[[ Source data, beginning ]]
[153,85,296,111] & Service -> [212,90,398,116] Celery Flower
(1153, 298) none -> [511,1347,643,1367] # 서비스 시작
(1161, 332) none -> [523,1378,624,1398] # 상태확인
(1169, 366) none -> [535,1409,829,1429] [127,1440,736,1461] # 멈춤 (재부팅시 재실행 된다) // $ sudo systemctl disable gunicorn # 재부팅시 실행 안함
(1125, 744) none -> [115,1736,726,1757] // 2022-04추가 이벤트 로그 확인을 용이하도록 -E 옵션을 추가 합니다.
[[ Source data, end ]]
### Work item
Please make an exact copy of each record.

### Answer below
[153,85,296,111] & Service -> [212,90,398,116] Celery Flower
(1153, 298) none -> [511,1347,643,1367] # 서비스 시작
(1161, 332) none -> [523,1378,624,1398] # 상태확인
(1169, 366) none -> [535,1409,829,1429] [127,1440,736,1461] # 멈춤 (재부팅시 재실행 된다) // $ sudo systemctl disable gunicorn # 재부팅시 실행 안함
(1125, 744) none -> [115,1736,726,1757] // 2022-04추가 이벤트 로그 확인을 용이하도록 -E 옵션을 추가 합니다.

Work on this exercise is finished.